How to plot the difference between two histograms

986 Views Asked by At

I'm plotting two distributions as histplots, and would like to visualize the difference between them. The distributions are rather similar:

my plots

The code I am using to generate one of these plots looks like this:

sns.histplot(
    data=dfs_downvoted_percentages["only_pro"],
    ax=axes[0],
    x="percentage_downvoted",
    bins=30,
    stat="percent",
)

My supervisor suggested plotting the difference between the normalized distributions, basically displaying the subtraction of one plot form the other. The end result should be a plot where some bins go below 0 (if the bins in plot 2 are larger than in plot 1). Thus, similarities between the plots are erased and differences highlighted.

  1. Does this make sense? The plots are part of a paper which will hopefully be published; I haven't seen such a plot before, but as he explained it, it makes sense to me. Are there better ways to visualize what I want to express? I already have another plot where I filter out all values with x=0, so that the other ones become more visible.
  2. Is there an easy way to achieve this utilizing seaborn?

If not: I know how I can normalize the data and calculate percentage for each bin by hand. But what I couldn't find is a kind of plot that consists of bins and offers the possibility to have negative bins. I know how I could create a lineplot with 30 data points showing the calculated difference, but I'd rather have it visually similar to the original plots with bins instead of a line. What kind of plot could I use for that?

1

There are 1 best solutions below

0
On BEST ANSWER
  • Use np.histogram, which returns hist and bin_edges.
    • The same bin_edges must be used for both function calls.
    • Subtract the hist of each dataframe, and plot it against bin_edges.
  • Plot h_diff as a bar plot.
    • There is one more bin_edge than there are bars, so select all but the last value, bin_edges[:-1], for the x-axis labels passed to x=.
    • The x-ticks of a sns.barplot are 0-indexed, so reset the ticks with an extra tick, off-set them by -0.5, and relabel the ticks with all the bin_edges.
import pandas as pd
import seaborn as sns
import matplotlib.pyplot as plt
import numpy as np

# sample data
np.random.seed(2023)
a = np.random.normal(50, 15, (100,))
b = np.random.normal(30, 8, (100,))

# dataframe from sample distributions
df = pd.DataFrame({'a': a, 'b': b})

# calculate the histogram for each distribution
bin_edges = np.arange(10, 91, 10)

a_hist, _ = np.histogram(df.a, bins=bin_edges) 
b_hist, _ = np.histogram(df.b, bins=bin_edges) 

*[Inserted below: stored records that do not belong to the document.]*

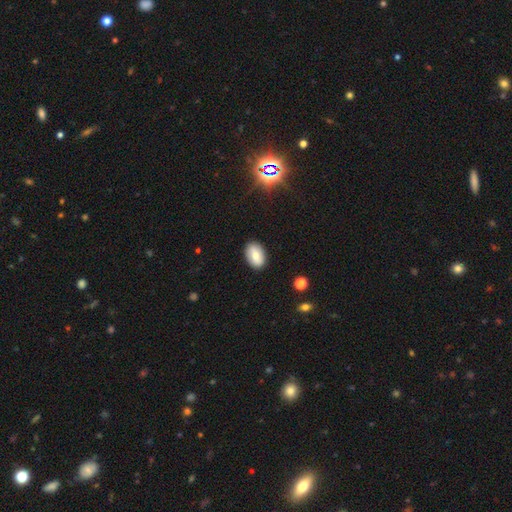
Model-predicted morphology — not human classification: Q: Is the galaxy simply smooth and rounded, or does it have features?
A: smooth — 68%.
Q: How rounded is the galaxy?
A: in between — 88%.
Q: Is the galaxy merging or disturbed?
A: none — 87%.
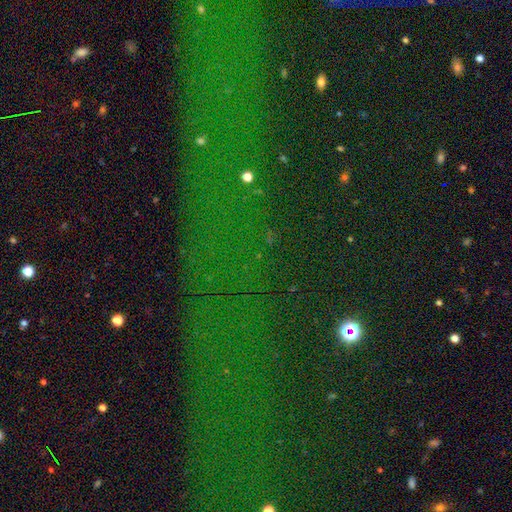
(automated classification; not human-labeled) This is likely a star or artifact rather than a galaxy (77%).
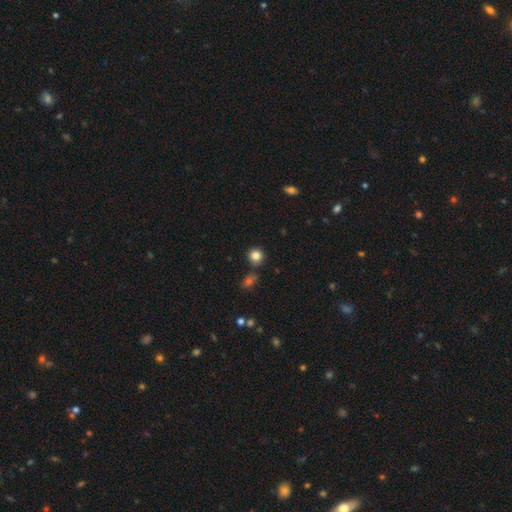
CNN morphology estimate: Smooth or featured?
  - smooth: 83% *
  - star or artifact: 11%
  - featured or disk: 6%
How rounded?
  - round: 89% *
  - in between: 10%
  - cigar-shaped: 1%
Merging?
  - none: 81% *
  - minor disturbance: 10%
  - merger: 7%
  - major disturbance: 3%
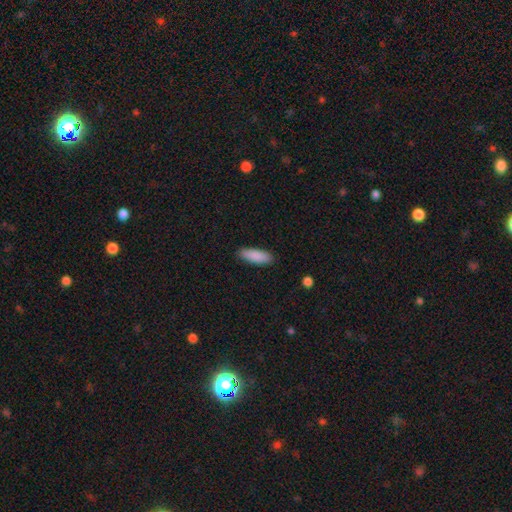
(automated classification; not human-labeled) This is clearly a smooth galaxy (89%). How rounded: possibly in between (57%). Merging: clearly none (87%).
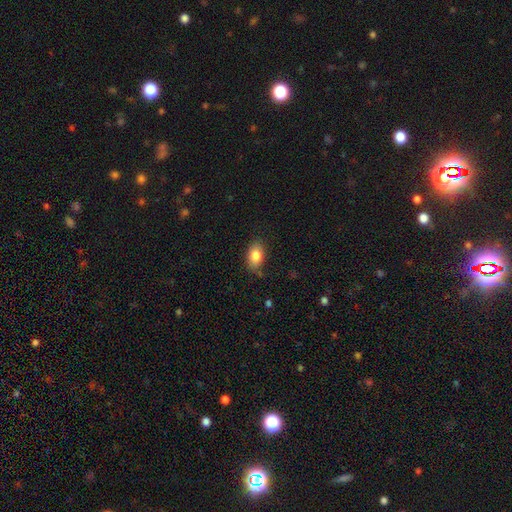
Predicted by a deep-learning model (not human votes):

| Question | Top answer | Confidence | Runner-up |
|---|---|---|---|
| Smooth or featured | smooth | 84% | featured or disk (8%) |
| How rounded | in between | 88% | round (10%) |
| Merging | none | 82% | minor disturbance (14%) |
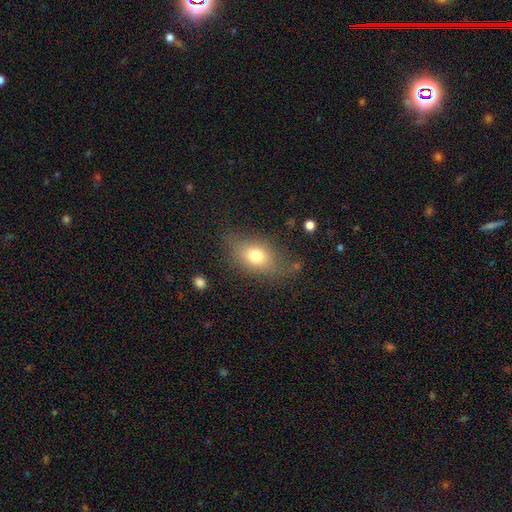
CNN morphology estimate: Smooth or featured: smooth — 71% (featured or disk — 18%)
How rounded: in between — 76% (round — 19%)
Merging: none — 68% (minor disturbance — 20%)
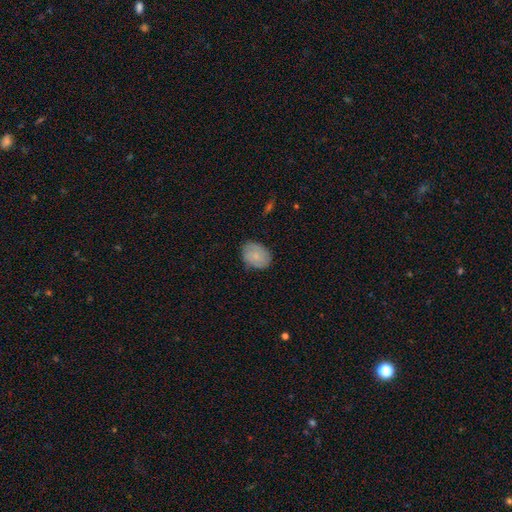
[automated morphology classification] smooth_or_featured: smooth (p=0.65) [alt: featured or disk p=0.27]
how_rounded: in between (p=0.64) [alt: round p=0.35]
merging: none (p=0.76) [alt: minor disturbance p=0.19]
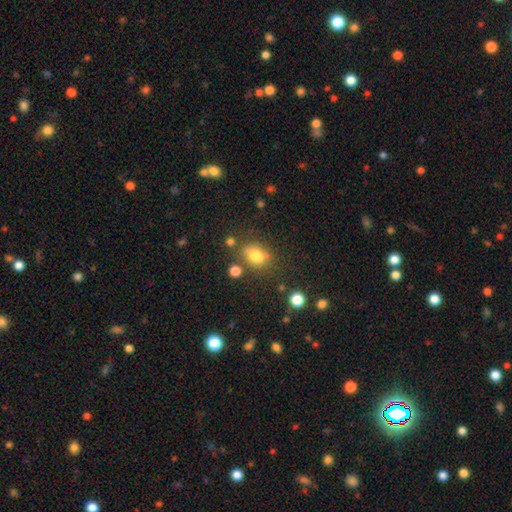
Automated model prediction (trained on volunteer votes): smooth 75%, star or artifact 13%, featured or disk 12%. Down the decision tree: how rounded — in between (64%); merging — none (62%).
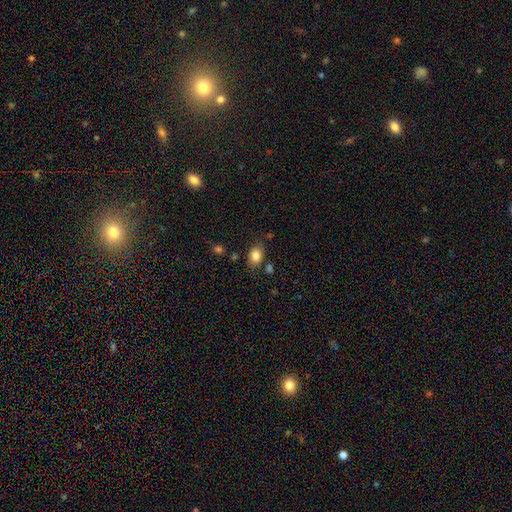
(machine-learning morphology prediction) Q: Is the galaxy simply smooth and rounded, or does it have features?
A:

# calculate the difference
h_diff = a_hist - b_hist

# plot
fig, ax = plt.subplots(figsize=(7, 5))
sns.barplot(x=bin_edges[:-1], y=h_diff, color='tab:blue', ec='k', width=1, alpha=0.8, ax=ax)
ax.set_xticks(ticks=np.arange(0, 9)-0.5, labels=bin_edges)
ax.margins(x=0.1)
_ = ax.set(title='Difference between Sample A and B: hist(a) - hist(b)', ylabel='Difference', xlabel='Bin Ranges')

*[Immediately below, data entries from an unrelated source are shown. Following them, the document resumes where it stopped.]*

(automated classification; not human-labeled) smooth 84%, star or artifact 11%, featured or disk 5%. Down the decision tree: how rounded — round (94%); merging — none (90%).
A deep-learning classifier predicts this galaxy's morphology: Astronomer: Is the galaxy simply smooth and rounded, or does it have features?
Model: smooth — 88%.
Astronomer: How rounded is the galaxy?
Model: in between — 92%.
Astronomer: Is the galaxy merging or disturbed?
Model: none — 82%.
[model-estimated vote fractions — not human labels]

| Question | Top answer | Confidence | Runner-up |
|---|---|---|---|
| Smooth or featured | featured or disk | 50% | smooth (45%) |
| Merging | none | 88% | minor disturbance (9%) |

enter image description here

  • An alternate option, which I think is a better presentation of the data, and serves the purpose of showing the distribution of both data sets, is to plot the histograms together with dodged bars.
fig, ax = plt.subplots(figsize=(7, 5))
sns.histplot(data=df, multiple='dodge', common_bins=True, ax=ax, bins=bin_edges)

enter image description here